Each cell in an organism has a sensor that measures the health of its ‘internal’ environment, researchers said.
This ‘alarm’ is found in the endoplasmic reticulum (ER), which is able to sense cellular stress and trigger either rescue responses or the death of the cell.
A team from the Institute for Research in Biomedicine (IRB), in Barcelona, found some of the molecular mechanisms that connect the protein Mitofusin 2 (Mfn2) to endoplasmic reticulum stress.
When the scientists removed Mfn2 from the cell under conditions of cell stress, the endoplasmic reticulum responded by over-activating the repair pathways.
By doing so, it contradictorily functioned worse, reducing the capacity of cells to overcome the stress insult and promoting to a lesser degree apoptotic cell death.
"When Mfn2 is removed, the cellular stress response pathways are completely disrupted," said Antonio Zorzano, coordinator of IRB's Molecular Medicine Programme.

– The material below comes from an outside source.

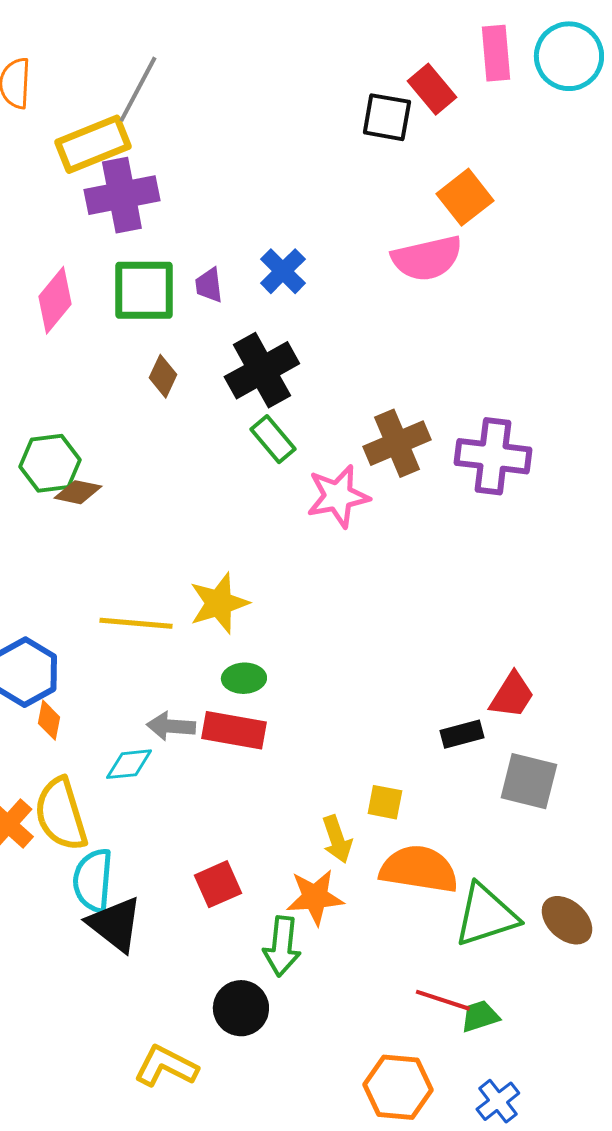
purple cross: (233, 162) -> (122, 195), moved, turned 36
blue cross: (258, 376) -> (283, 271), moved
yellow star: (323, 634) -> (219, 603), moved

The study investigated the relationship between mitochondria and the endoplasmic reticulum, and indicated that changes in mitochondria, caused by the loss of the Mfn2 protein, directly affect the endoplasmic reticulum function.
"We have shown that Mfn2 is important for cell viability and has implications for numerous diseases, such as neurodegeration, cancer, cardiovascular disease, in addition to diabetes," said postdoctoral researcher Juan Pablo Munoz, first author of the study.

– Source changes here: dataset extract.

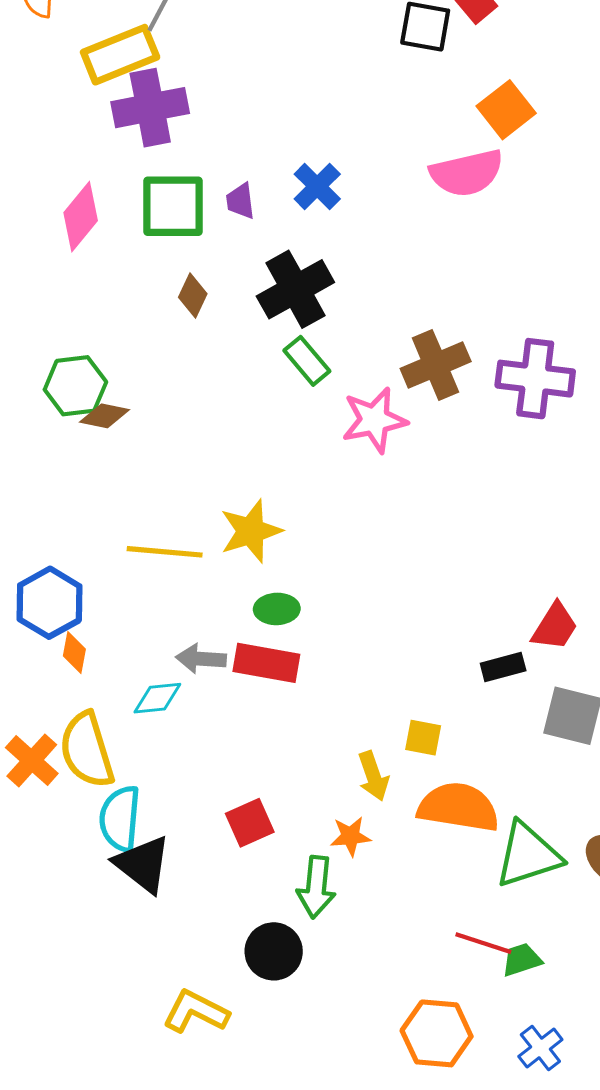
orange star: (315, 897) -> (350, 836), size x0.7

"The fact that we can modulate cell damage response with Mfn2 opens a wide window of possible therapeutic avenues for further study," said Munoz.
Munoz explained that tumour cells don't activate cell death properly and proliferate uncontrolled.
"Cancer cells have already been noted to have low Mfn2 levels, and if we could increase such levels, we would be able to promote apoptosis," Munoz said.